Llama 3 currently has two model weights with parameters of 8B and 70B. (B stands for billion and represents how complex the model is and how well the model understands the training.) So far we have only provided text-based responses, but these Meta says it’s a “huge improvement” compared to the version. Llama 3 showed more variety in responding to prompts, had fewer false refusals to answer questions, and was able to reason better. Mehta also said that Llama 3 now understands more instructions and writes better code than before.
In the post Meta claims that both Llama 3 sizes outperformed similarly sized models such as Google’s Gemma, Gemini, Mistral 7B, and Anthropic’s Claude 3 in certain benchmark tests. In the MMLU benchmark, which measures general knowledge, Llama 3 8B performed significantly better than both Gemma 7B and Mistral 7B, and Llama 3 70B slightly outperformed Gemini Pro 1.5.
(It is perhaps noteworthy that Meta’s 2,700-word post does not mention OpenAI’s flagship model, GPT-4.)
Benchmarking your AI model can help you understand how powerful your AI model is, but it’s also important to note that it’s imperfect. It turns out that the dataset used to benchmark the model is part of the training of the model. This means that the model already knows the answers to the questions the evaluator asks.
says meta Human raters also rated Llama 3 higher than other models such as OpenAI’s GPT-3.5. Meta says it has created a new dataset for human evaluators to emulate real-world scenarios in which Llama 3 might be used.
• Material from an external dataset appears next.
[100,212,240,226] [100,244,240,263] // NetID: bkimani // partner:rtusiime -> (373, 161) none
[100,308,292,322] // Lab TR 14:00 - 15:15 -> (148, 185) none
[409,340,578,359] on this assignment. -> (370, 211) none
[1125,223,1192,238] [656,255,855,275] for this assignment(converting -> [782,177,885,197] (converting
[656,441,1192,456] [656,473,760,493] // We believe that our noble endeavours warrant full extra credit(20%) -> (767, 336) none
This dataset included use cases such as requesting advice, summarizing, and creative writing. The company said the team working on the model did not have access to this new evaluation data and it did not affect the model’s performance.
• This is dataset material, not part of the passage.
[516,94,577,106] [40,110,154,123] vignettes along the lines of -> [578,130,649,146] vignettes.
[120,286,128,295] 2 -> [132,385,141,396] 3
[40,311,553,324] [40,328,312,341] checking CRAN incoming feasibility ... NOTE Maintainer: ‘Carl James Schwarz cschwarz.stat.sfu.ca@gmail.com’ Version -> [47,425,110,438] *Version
“This assessment set includes 1,800 prompts covering 12 key use cases: Seeking Advice, Brainstorming, Classification, Answering Closed Questions, Coding, Creative Writing, Extraction, Character / Existence of Personas, Answering Open Questions, Reasoning, Rewriting, and Summarizing,” Mehta said in a blog post.
Llama 3 has a larger model size (able to understand longer instruction strings and data) and is capable of more multimodal responses such as “generate images” and “transcribe audio files.” It is expected. Mehta said that these larger versions, which have more than 400B parameters and can ideally learn more complex patterns than smaller versions of the model, are currently being trained, but initial performance testing shows that these models are It has been shown that many of the questions posed by can be answered.
However, Meta did not release previews of these larger models or compare them to other larger models such as GPT-4.